Om de verkeersveiligheid te verbeteren, hebben de ministeries van Justitie en Veiligheid en van Infrastructuur en Waterstaat een wetsvoorstel ingediend dat de Wegenverkeerswet 1994 en het Wetboek van Strafvordering wijzigt. De voorgestelde wijzigingen richten zich vooral op een strengere aanpak van rijden onder invloed en het afschaffen van de huidige recidiveregeling voor ernstige verkeersdelicten.
Uit onderzoek blijkt dat rijden onder invloed een groeiend probleem vormt op de Nederlandse wegen. In 2022 bleek 2,6% van de automobilisten tijdens weekendnachten onder invloed van alcohol te rijden, een stijging ten opzichte van 1,4% in 2017. Deze alarmerende cijfers vragen om drastische maatregelen om de verkeersveiligheid te waarborgen. De toename van het aantal ernstig verkeersgewonden en verkeersdoden versterkt de noodzaak voor strengere regelgeving en effectieve handhaving.
Het huidige wetsvoorstel introduceert drie belangrijke maatregelen om de aanpak van rijden onder invloed te versterken. Allereerst krijgt de rechter de bevoegdheid om de ontzegging van de rijbevoegdheid direct uitvoerbaar te verklaren. Daarnaast kan de rechter, bij oplegging van een ontzegging van de rijbevoegdheid, het rijbewijs direct ongeldig verklaren, zelfs bij een eerste veroordeling. Ten slotte wordt de mogelijkheid gecreëerd om vervangende hechtenis toe te passen in geval van schending van de rijontzegging.
Deze maatregelen zijn gekoppeld aan de ontzegging van de rijbevoegdheid en gelden dus niet alleen voor rijden onder invloed, maar ook voor andere ernstige verkeersdelicten zoals het veroorzaken van gevaar op de weg of het verlaten van de plaats van een ongeval. Dit is een aanzienlijke uitbreiding ten opzichte van de huidige recidiveregeling, die alleen ziet op rijden onder invloed.
De Raad van State heeft kritisch gereageerd op het wetsvoorstel en wijst op enkele belangrijke aandachtspunten. Zo vindt de Raad dat de noodzaak, proportionaliteit en subsidiariteit van de uitbreiding van de maatregelen onvoldoende zijn toegelicht. Bovendien is niet duidelijk welke consequenties de uitbreiding heeft voor de uitvoerbaarheid van het voorstel en hoe bestuurders worden geïnformeerd over de nieuwe maatregelen die een afschrikkende werking moeten hebben.

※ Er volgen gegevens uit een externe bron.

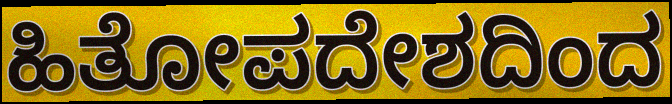
ಹಿತೋಪದೇಶದಿಂದ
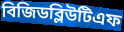
বিজিডব্লিউটিএফ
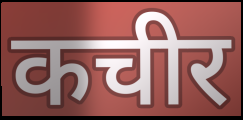
कचीर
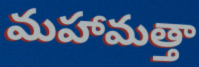
మహామత్తా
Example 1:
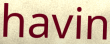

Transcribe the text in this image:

havin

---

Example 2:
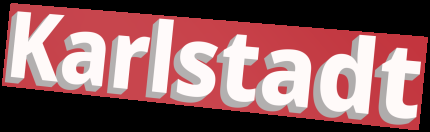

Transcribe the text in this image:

Karlstadt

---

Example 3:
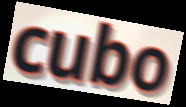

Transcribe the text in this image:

cubo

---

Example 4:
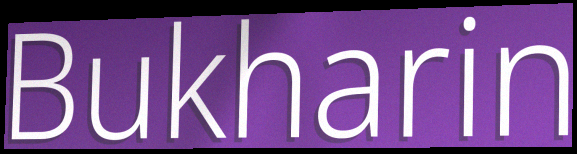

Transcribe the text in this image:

Bukharin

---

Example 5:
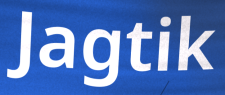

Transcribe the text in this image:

Jagtik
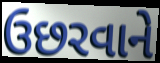
ઉછરવાને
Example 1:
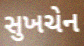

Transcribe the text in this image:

સુખચેન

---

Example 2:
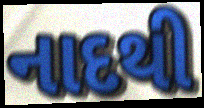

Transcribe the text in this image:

નાદથી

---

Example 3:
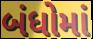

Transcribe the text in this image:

બંધોમાં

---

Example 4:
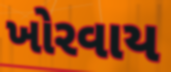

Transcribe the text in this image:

ખોરવાય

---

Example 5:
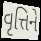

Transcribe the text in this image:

વૃત્તિને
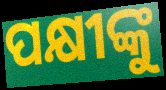
ପକ୍ଷୀଙ୍କୁ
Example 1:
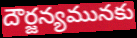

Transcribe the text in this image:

దౌర్జన్యమునకు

Een ander belangrijk punt van kritiek is de koppeling van vervangende hechtenis aan de ontzegging van de rijbevoegdheid. De Raad adviseert om de toelichting aan te passen en daarin de noodzaak en proportionaliteit van deze maatregel te motiveren in het licht van de Grondwet, het Europees Verdrag tot bescherming van de Rechten van de Mens (EVRM) en het Handvest van de Grondrechten van de Europese Unie (EU-Handvest).
De Raad heeft ook opmerkingen gemaakt over de minimumduur van de vervangende hechtenis. De voorgestelde minimumduur van twee weken zou de straftoemetingsvrijheid van de rechter beperken en kan leiden tot disproportionele uitkomsten. De Raad adviseert daarom om geen minimumduur vast te stellen of de duur te heroverwegen.
In reactie op de kritiek van de Raad van State zijn enkele aanpassingen doorgevoerd in het wetsvoorstel en de memorie van toelichting. Zo is de minimumduur van de vervangende hechtenis verlaagd naar drie dagen, vergelijkbaar met de vervangende hechtenis bij niet-naleving van een vrijheidsbeperkende maatregel. Daarnaast is verduidelijkt dat de rechter in elk individueel geval de duur van de vervangende hechtenis bepaalt, rekening houdend met de omstandigheden van de overtreding en de persoonlijke omstandigheden van de veroordeelde.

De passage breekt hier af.